(Beginning of Material shown)
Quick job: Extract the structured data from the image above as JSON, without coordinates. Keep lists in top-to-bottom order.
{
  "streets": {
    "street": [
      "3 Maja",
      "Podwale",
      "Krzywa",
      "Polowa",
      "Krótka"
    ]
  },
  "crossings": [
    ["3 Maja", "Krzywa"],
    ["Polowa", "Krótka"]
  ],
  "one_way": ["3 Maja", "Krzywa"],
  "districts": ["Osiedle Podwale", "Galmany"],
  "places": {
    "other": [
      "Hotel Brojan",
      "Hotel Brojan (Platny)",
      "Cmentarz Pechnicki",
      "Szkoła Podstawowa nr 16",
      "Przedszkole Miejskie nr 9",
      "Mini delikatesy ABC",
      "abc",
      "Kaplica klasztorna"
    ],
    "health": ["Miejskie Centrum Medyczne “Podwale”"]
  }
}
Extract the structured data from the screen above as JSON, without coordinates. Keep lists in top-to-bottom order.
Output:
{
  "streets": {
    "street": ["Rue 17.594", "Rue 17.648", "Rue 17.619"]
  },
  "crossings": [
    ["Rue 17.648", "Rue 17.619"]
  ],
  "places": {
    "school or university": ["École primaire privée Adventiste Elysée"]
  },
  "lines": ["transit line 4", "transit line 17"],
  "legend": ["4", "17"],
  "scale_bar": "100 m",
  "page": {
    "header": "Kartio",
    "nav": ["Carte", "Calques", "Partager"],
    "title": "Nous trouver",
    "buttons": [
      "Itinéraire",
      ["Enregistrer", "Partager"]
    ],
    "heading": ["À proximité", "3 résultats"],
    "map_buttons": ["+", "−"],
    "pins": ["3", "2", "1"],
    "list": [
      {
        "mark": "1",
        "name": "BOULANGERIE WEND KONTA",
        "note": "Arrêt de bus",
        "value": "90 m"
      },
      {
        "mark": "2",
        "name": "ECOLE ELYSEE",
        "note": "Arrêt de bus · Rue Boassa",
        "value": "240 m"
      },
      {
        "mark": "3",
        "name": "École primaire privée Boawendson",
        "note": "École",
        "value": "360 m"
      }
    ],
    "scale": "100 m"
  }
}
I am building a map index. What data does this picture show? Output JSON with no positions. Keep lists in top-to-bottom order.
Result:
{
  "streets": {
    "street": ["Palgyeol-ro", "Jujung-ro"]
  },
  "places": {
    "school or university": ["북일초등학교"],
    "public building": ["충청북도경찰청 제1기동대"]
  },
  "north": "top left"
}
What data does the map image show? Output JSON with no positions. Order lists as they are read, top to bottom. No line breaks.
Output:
(End of Material shown)
Work task — If a line in the entries holds the string "positions", copy it.

Answer area —
I am building a map index. What data does this picture show? Output JSON with no positions. Keep lists in top-to-bottom order.
What data does the map image show? Output JSON with no positions. Order lists as they are read, top to bottom. No line breaks.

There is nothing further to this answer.